Living in the Maldives
The Maldives is an archipelago that boasts an abundance of white, sandy beaches with alluring cyan-blue waters. Its ideal location in the Indian Ocean makes it a home not just to various incredible diving and snorkelling sites but also to expats who want to improve their careers while enjoying life in a paradise-like country.
The Republic of Maldives is considered as the smallest country in Southern Asia which covers a total land area of only 298 square kilometres. It is comprised of 1,192 coral islands whereas 200 are inhabited and around 80 functions as tourist resorts. Unlike most popular destinations where the population is high, Maldives only has an estimated population of 373, 471 in 2016. Nearly a third of this island’s total number of inhabitants is comprised of expatriates, and a vast majority are from the Philippines, Bangladesh, Sri Lanka and India. Life in this archipelago is a bit laid back compared to Western or European standard but its simplicity can not be mistaken for dull or boredom. Maldives Islands let you chase your dreams while enjoying exciting water activities amidst the undeniable beauty of the wild, tropical nature.
Since Maldives is renowned across the world for its pristine beaches, it is already evident that most fun activities here are related to water. This archipelago is one of the top 5 whale watching destinations in the world and whether you are a single expat or with kids, the Whale Submarine Adventure will undoubtedly capture your attention. The tourist-magnet Whale Submarine is a large underwater vessel that allows people to have a close look at the island’s rare aquatic animals and coral reef life. Aside from sightseeing, scuba diving is also one of the most popular activities in Maldives. The best time of the year to dive is between the January and April when the sun is shining, the sea is at calmest, and the visibility of the water can reach 30m.
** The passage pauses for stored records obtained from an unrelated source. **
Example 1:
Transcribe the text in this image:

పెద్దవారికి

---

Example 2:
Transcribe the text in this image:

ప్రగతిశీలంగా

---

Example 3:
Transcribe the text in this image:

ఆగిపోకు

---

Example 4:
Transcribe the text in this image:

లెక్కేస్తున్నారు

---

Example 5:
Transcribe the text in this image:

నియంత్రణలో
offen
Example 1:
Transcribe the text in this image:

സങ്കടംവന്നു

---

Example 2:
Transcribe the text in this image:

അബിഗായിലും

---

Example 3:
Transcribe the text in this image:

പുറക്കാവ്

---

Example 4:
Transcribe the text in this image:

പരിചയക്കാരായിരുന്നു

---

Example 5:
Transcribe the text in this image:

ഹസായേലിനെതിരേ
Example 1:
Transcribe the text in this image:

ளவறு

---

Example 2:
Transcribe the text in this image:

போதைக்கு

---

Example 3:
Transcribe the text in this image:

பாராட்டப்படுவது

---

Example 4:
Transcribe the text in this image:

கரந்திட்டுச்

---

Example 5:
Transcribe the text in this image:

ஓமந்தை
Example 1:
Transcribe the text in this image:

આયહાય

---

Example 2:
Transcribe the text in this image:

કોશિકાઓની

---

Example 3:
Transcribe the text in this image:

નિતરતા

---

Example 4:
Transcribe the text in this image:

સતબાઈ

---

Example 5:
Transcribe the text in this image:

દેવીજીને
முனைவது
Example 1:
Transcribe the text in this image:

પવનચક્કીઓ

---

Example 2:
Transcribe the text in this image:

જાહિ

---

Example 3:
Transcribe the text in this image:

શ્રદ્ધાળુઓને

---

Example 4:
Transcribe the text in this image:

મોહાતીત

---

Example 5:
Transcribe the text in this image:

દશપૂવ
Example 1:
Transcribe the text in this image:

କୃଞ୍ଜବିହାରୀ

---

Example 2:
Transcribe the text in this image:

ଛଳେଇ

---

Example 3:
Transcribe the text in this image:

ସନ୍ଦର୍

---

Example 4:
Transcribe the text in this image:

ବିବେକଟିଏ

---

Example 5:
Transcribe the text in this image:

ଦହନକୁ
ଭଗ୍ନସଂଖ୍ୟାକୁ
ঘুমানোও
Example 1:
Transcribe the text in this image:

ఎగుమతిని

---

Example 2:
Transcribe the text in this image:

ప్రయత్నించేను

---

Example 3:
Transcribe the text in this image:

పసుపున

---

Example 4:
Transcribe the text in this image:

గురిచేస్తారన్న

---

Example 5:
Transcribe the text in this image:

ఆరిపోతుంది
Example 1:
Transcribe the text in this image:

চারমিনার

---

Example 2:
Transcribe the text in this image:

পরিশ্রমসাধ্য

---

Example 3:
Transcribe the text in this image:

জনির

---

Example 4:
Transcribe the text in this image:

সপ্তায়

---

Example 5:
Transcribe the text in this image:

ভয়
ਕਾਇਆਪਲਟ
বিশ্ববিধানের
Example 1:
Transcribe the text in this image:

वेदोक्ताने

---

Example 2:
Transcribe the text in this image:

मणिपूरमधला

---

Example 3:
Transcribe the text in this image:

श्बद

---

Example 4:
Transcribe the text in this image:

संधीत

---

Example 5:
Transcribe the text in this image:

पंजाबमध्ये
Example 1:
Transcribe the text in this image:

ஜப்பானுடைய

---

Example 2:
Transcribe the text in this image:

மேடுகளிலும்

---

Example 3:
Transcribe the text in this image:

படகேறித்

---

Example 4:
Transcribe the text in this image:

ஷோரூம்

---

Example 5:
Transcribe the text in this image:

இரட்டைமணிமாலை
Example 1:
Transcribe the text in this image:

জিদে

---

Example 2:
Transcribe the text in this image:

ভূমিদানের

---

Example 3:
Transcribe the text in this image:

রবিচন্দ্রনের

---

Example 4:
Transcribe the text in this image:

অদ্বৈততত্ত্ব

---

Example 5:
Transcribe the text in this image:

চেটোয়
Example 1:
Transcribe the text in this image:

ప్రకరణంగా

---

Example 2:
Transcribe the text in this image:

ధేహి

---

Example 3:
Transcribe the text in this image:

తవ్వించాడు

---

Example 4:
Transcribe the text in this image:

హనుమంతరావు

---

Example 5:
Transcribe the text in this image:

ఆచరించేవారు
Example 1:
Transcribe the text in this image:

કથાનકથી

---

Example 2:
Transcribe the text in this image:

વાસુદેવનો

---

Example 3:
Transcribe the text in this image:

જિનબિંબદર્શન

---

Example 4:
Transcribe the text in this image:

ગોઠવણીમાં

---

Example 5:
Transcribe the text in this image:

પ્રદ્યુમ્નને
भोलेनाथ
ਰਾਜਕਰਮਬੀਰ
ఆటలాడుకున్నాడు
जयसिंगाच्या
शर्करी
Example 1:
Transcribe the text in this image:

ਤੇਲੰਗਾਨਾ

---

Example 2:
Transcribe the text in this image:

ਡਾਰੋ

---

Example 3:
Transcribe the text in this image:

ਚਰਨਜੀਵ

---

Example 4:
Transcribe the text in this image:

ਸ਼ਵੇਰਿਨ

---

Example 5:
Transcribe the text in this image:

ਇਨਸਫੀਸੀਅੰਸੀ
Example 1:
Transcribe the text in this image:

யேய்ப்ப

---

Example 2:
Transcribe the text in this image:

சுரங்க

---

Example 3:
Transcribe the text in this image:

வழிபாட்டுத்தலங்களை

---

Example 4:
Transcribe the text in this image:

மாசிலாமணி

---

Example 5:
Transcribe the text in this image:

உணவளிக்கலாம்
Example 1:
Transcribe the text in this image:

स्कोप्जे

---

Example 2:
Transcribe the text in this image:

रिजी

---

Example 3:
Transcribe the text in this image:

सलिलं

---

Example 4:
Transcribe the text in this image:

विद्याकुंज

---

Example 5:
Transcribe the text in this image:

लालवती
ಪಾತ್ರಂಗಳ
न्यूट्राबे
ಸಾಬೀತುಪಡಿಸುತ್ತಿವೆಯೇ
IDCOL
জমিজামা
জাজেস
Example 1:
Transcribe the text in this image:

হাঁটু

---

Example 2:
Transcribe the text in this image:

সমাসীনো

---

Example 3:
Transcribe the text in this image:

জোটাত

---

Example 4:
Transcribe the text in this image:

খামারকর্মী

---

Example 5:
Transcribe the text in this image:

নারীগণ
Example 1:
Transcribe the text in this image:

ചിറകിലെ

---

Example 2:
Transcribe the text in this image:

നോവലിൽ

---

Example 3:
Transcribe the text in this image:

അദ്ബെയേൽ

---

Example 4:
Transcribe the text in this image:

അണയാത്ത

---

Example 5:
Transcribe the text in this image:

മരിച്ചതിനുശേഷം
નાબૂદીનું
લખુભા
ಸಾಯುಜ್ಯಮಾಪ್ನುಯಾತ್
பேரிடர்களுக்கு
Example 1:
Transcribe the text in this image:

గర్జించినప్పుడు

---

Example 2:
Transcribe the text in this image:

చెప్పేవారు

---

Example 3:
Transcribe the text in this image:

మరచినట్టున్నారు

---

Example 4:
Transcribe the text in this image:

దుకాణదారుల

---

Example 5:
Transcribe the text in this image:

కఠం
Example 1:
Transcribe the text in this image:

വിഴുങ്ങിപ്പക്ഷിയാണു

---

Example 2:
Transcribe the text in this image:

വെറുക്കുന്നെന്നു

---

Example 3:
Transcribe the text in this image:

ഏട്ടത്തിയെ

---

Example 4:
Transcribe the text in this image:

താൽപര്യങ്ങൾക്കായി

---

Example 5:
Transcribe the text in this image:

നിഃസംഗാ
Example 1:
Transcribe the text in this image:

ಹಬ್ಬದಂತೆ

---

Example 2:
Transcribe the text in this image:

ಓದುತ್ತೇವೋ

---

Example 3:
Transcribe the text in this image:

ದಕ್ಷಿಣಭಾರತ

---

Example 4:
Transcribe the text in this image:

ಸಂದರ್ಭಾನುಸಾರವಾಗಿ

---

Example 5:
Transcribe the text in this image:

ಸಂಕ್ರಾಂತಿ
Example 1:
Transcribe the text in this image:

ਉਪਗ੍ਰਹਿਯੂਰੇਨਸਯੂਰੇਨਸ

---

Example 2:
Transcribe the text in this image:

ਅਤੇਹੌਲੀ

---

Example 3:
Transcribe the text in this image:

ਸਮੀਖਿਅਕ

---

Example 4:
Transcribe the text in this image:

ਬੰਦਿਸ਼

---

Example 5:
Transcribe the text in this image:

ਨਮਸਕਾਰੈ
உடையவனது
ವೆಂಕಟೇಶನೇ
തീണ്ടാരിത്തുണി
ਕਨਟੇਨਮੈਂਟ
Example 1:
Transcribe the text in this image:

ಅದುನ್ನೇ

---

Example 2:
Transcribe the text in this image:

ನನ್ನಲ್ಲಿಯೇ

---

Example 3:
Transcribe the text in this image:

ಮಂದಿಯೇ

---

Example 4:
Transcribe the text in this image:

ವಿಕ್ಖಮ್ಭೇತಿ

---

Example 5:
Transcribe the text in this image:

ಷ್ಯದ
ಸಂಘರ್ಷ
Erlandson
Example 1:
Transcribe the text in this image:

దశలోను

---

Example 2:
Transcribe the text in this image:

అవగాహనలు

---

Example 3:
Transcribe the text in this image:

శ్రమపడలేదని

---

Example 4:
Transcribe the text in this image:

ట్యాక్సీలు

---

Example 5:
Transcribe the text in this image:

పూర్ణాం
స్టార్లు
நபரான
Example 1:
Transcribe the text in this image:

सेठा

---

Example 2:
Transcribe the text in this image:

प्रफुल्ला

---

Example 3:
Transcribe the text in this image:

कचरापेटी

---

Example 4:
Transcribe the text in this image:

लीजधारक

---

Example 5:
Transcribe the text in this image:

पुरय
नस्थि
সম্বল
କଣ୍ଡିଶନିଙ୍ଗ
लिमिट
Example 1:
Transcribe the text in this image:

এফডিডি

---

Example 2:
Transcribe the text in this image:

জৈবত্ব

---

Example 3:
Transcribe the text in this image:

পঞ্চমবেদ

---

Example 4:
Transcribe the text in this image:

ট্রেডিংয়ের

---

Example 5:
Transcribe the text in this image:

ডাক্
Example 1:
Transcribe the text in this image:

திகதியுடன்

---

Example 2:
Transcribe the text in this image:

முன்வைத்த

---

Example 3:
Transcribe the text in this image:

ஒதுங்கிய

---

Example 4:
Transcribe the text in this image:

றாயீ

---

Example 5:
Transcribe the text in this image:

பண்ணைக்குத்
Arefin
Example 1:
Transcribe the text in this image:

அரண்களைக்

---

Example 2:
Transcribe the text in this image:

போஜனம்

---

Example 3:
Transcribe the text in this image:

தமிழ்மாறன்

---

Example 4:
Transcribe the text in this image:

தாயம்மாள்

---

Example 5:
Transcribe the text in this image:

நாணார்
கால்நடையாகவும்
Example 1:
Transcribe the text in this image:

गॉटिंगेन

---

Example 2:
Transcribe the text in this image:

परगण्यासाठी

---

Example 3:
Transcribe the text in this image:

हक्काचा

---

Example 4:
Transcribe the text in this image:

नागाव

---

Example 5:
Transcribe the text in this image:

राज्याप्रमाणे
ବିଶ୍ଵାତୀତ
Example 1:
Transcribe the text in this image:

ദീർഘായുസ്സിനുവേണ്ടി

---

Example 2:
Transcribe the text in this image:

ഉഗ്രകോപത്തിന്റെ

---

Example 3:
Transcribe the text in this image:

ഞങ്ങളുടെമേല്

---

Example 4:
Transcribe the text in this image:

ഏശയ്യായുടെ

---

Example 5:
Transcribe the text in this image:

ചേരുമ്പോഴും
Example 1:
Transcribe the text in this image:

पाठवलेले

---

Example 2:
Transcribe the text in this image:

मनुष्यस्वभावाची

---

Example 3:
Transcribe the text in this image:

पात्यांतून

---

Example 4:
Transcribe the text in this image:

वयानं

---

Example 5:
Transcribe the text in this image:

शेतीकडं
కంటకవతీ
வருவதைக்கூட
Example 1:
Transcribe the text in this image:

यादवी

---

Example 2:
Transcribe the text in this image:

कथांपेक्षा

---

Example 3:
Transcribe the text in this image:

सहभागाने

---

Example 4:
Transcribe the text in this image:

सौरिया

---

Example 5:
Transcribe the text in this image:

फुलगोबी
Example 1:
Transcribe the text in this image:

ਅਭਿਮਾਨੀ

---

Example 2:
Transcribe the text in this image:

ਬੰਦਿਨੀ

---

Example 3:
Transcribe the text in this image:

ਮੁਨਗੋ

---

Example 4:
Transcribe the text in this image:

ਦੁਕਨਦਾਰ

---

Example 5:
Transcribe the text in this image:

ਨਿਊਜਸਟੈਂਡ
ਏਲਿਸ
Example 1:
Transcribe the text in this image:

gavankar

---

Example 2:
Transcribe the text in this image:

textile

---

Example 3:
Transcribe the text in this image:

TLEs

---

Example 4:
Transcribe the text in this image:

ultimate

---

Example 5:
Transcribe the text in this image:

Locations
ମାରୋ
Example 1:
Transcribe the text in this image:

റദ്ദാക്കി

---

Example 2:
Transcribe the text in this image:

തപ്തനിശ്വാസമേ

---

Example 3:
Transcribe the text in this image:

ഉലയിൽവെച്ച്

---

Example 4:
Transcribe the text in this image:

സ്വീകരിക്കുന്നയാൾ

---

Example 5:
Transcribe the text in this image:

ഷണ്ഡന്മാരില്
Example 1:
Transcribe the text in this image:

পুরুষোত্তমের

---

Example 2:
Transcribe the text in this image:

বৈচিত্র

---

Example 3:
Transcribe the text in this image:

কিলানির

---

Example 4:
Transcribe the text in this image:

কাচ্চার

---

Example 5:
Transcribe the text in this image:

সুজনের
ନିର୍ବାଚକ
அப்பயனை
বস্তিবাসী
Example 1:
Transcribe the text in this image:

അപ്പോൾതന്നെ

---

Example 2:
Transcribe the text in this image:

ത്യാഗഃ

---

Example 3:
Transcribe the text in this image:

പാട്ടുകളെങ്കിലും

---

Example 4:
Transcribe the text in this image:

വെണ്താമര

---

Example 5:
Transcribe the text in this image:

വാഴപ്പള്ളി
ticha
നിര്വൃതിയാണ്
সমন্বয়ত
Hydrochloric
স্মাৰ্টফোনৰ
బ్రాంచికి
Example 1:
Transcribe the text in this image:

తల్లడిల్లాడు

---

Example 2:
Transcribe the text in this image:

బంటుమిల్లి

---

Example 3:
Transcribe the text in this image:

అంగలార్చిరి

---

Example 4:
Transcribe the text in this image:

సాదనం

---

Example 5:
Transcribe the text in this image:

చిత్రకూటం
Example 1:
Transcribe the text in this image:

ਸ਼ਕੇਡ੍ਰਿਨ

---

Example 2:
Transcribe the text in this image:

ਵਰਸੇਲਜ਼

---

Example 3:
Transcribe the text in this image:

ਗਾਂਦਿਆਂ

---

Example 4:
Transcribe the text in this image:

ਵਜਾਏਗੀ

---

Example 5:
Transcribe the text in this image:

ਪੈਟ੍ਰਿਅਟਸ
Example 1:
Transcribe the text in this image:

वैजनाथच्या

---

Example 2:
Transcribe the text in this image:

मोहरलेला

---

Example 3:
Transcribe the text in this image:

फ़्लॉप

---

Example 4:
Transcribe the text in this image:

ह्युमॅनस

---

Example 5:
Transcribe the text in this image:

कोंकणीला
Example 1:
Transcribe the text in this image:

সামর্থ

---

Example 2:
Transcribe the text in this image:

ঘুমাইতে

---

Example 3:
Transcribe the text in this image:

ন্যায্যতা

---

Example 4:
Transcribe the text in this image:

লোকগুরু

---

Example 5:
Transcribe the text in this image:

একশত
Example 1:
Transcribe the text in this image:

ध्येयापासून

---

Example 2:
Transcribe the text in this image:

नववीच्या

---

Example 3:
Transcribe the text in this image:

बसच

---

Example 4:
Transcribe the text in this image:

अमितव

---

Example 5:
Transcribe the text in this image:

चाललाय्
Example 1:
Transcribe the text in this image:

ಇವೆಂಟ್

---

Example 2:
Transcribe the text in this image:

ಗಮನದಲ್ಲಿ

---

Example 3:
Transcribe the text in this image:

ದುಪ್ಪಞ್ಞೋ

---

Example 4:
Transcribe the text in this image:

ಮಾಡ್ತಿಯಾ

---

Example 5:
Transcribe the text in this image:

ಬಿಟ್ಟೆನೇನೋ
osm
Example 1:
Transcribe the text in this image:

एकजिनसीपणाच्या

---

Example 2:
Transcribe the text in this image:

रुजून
In the recent years, Maldives also allowed people to roam in other islands without needing to stay in a particular resort. Now, expats can explore other beaches and surfing destinations in Maldives without worrying about being among a multitude of tourists. Water sports in this archipelago include kayaking, parasailing, kite surfing and jet skiing. Expat parents in Maldives can also enlist their children to kids' clubs where they will enjoy activities such as puppet theatres, dressing up boxes, organised treasure hunts and biking around the island dressed as pirates.
The Maldivian Cuisine
The Maldivian cuisine has strong influences from Sri Lanka and India considering that a huge number of the population are nationals from those two countries. There are three main components of an authentic local dish: mas (fish) particularly kandu mas (tuna), coconut and starch. Maldivian foods are characterised as being hot and spicy with only few vegetables. Expats will soon notice that one of the most common meals that they are about to eat in this island has garudhiya (clear fish broth) served with a side dish of onions, lime and chilli. Maldive fish is often flaked or pounded into tiny pieces and used as flavouring. It is also used as filling for short eats, a dough-wrapped pastry often served as a snack.
Because of the rich Indian influence, riha (curries) also became popular in Maldives. It is usually accompanied by roshie which is unleavened bread similar to the papadhu and roti of India. Other staples of the local food are Mas Huni (tuna and coconut mix served during breakfast), Fihunu Mas (fish barbeque basted with chilli), bambukeylu hiti (breadfruit curry) and theluli mas (fried fish mixed with garlic and chilli.
Islam: The National Religion
Maldives is an Islamic country where the holy month of Ramazan is being observed every year. During this religious observance, the people take their dinner a few hours before dusk and fast until sunset with no meals in between. Come breakfast; the Maldivian will gather on the streets and share their home-cooked meals as a way of festivity. However, not all people will have a full breakfast right away. Expats will notice that the more religious locals only take juice then go back to the mosque for prayer.
Islam is also the national and only religion in Maldives. No other religious practices are allowed, and all Maldivian belong to the Sunni sect. By the Islamic faith, the people of Maldives firmly believe that one can go to heaven or hell depending on how he adheres to the five tenets of their religion. They consider someone worthy to enter heaven if they were able to faithfully repeat the creed: ‘There is no God but Allah, and Muhammad is the prophet of Allah’.
Islam also dictates the way of life in this island. For example, purchase and consumption of alcoholic beverages are strictly prohibited to Muslims. Expats in Maldives should also know that swimwear or clothes that show too much skin is fine as long as they are inside the beach resorts but when it comes to other parts of the island, it is best to dress conservatively. Though you may not be practicing Islam, it is still best to respect the local traditions and etiquettes that are significantly influenced by the locals’ religion.